Joining Facebook COO Sheryl Sandberg onstage Monday in Palo Alto, Chelsea Clinton said she wanted to see the private sector and government work together to show girls they can grow up to be like Sandberg and Mark Zuckerberg.

In recent years, high-profile sexual harassment lawsuits and diversity reports have put an increased spotlight on the dismal numbers of women working in tech roles at Silicon Valley firms. Both Sandberg, the author of “Lean In,” and Clinton, vice chair of the Clinton Foundation, have emerged as advocates for women’s rights in the workplace and education.

In a discussion about Clinton’s new book aimed at middle schoolers, “It’s Your World,” Sandberg asked Clinton about the gender gap “crisis” occurring in tech. Clinton said it’s discouraging to see the ratios of women in computer science declining, even though the educational opportunities in the field are increasing.

She said even as “the denominator” of tech jobs booms, the percentage of women in the field has sharply declined since she unwrapped her first Commodore computer from Santa Clause in 1987. She said in the mid-1980s, women made up about a third of the field. When she graduated from Stanford University in 2001, Clinton said women made up a little less than one-fourth of the computer science field. Now that number has dropped to less than one in five.

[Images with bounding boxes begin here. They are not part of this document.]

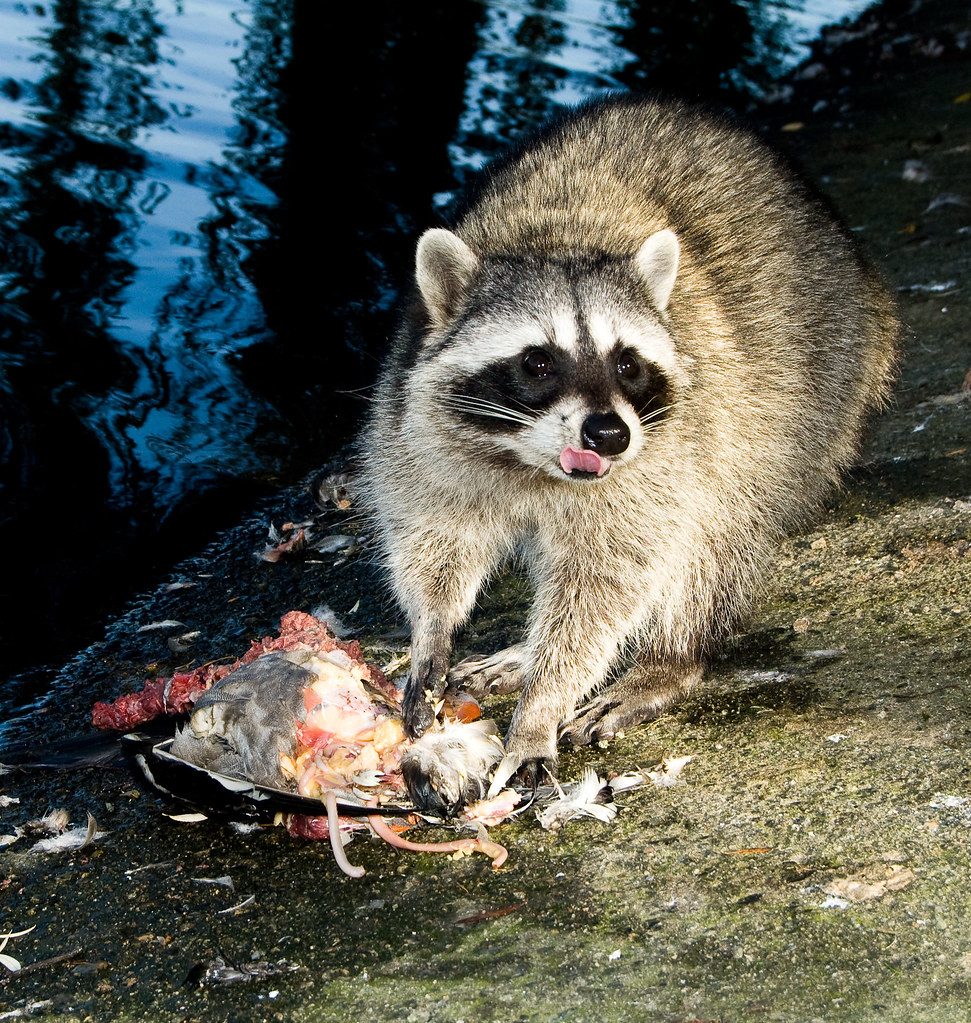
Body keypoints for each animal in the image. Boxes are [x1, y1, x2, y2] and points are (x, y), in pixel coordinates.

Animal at [359, 95, 898, 803]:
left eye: (628, 364)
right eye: (538, 362)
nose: (611, 434)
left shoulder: (660, 459)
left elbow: (607, 580)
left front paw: (541, 707)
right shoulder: (418, 422)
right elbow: (437, 533)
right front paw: (433, 630)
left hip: (804, 402)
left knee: (715, 536)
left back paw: (666, 659)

“I don’t think we’re going to live in the future that any of us want to live in if we exclude half of our potential and our promise,” Clinton said. “I think that’s pretty self evident.”

Clinton commended Silicon Valley companies like Google for investing in the talent pipeline to ensure more girls are exposed to STEM studies. She also noted that recent efforts by China to recognize women in STEM shows tech’s gender gap is an issue of national importance.

Sandberg explored the unconscious biases that begin in childhood that deter women from “leaning in” at their workplaces in her 2013 bestseller. Clinton said the challenges for girls in STEM start in middle school. Around fourth grade, girls start imposing themselves in stories about others rather than creating their own stories about themselves, she said.

“So if you’re seeing yourself only as a princess or only as defined as the relationship you have with your father or to your brother or to someone you work for, it’s hard to continue that energy of sharing your own story or continue to imagine yourself as real innovator — which is what so much of technology is really about,” Clinton said.

For Clinton, closing the gender gap has become deeply personal. She has a one-year-old daughter who she wants to see have equal opportunities and be whoever she wants to be. She said she’s going to have to fight the urge to overcorrect for gender inequality as a parent.

“I have to be okay if my daughter just only wants to wear pink dresses,” Clinton said. “That’s going to be fine.”

Clinton and Sandberg spoke to several hundred people — many elementary and middle school girls — at the Oshman Family Jewish Community Center. Sandberg concluded the event by asking the children in the audience to make a silent pledge to start working toward fixing one problem they see in the world.

After the event, a line of young girls snaked around the auditorium entrance waiting for Clinton to sign their new books.